## Entries shown
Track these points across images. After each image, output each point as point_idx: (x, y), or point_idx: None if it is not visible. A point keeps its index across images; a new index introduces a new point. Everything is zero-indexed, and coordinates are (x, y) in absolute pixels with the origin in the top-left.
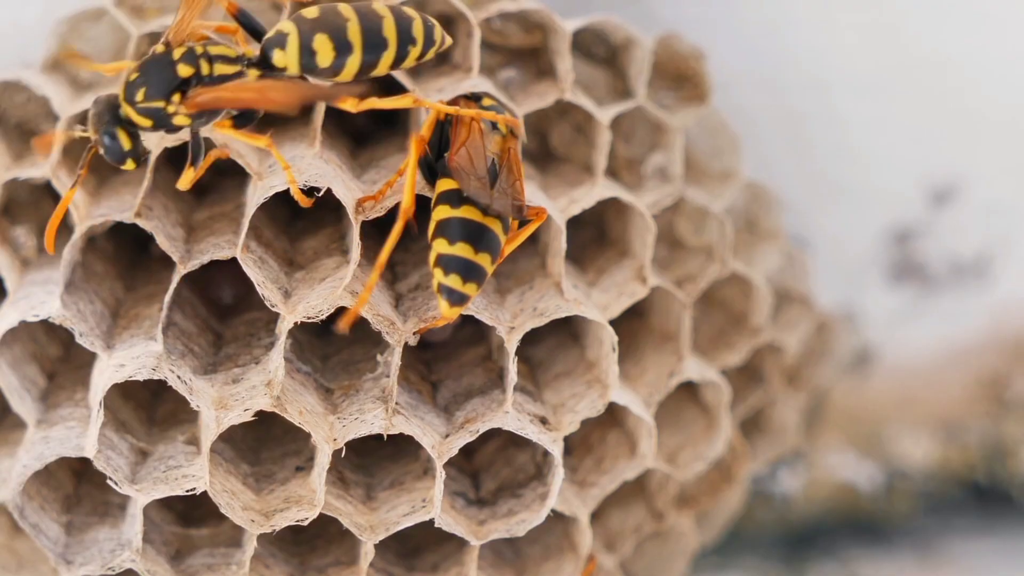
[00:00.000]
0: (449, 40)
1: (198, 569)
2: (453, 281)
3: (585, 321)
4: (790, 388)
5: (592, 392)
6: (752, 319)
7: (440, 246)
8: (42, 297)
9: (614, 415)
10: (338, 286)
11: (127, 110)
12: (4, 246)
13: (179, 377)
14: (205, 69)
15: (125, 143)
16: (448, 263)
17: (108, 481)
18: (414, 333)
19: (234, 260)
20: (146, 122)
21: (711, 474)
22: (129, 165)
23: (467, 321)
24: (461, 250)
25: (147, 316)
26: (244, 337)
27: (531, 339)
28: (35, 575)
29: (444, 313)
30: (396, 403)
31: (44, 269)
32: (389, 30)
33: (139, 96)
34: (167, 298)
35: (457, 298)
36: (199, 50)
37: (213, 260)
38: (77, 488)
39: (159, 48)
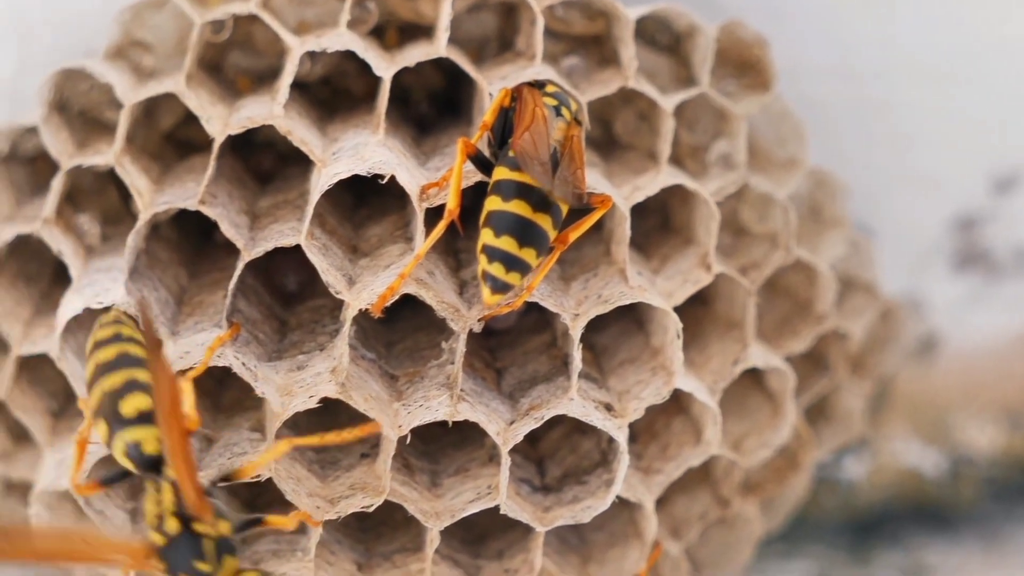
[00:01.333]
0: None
1: (263, 556)
2: (496, 270)
3: (650, 308)
4: (855, 375)
5: (657, 379)
6: (817, 306)
7: (486, 236)
8: (106, 284)
9: (679, 402)
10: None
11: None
12: (68, 233)
13: (244, 364)
14: None
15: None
16: (492, 253)
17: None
18: (479, 320)
19: (298, 247)
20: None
21: (776, 461)
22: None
23: (532, 308)
24: (505, 244)
25: (211, 303)
26: (309, 324)
27: (595, 326)
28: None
29: (486, 300)
30: (461, 390)
31: (108, 256)
32: None
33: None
34: (231, 285)
35: (500, 286)
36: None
37: (277, 247)
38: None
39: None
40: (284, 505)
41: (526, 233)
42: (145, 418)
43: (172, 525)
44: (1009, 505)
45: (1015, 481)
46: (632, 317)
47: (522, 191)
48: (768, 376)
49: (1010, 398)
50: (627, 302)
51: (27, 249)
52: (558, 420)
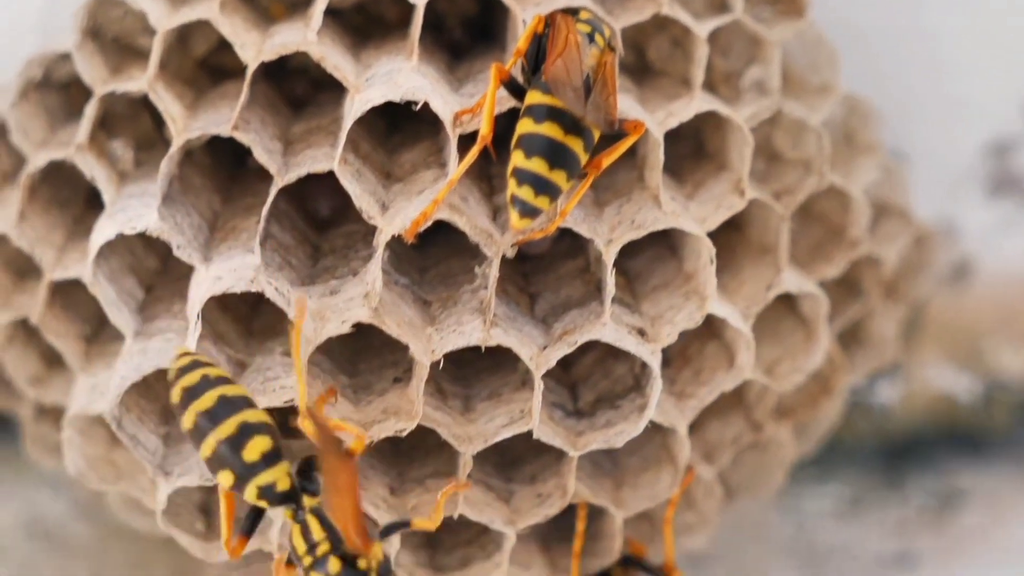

## Task objective
Begin at the line containing "33: (139, 96)" and stop at the final line of the data. Retype those lines exactly, without the pictures.

## Exercise answer
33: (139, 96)
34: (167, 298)
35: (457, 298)
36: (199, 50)
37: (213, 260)
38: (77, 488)
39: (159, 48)
[00:01.333]
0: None
1: (263, 556)
2: (496, 270)
3: (650, 308)
4: (855, 375)
5: (657, 379)
6: (817, 306)
7: (486, 236)
8: (106, 284)
9: (679, 402)
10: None
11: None
12: (68, 233)
13: (244, 364)
14: None
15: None
16: (492, 253)
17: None
18: (479, 320)
19: (298, 247)
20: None
21: (776, 461)
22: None
23: (532, 308)
24: (505, 244)
25: (211, 303)
26: (309, 324)
27: (595, 326)
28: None
29: (486, 300)
30: (461, 390)
31: (108, 256)
32: None
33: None
34: (231, 285)
35: (500, 286)
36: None
37: (277, 247)
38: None
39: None
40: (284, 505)
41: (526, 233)
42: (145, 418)
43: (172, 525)
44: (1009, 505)
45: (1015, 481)
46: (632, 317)
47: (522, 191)
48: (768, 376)
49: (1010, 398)
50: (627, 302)
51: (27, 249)
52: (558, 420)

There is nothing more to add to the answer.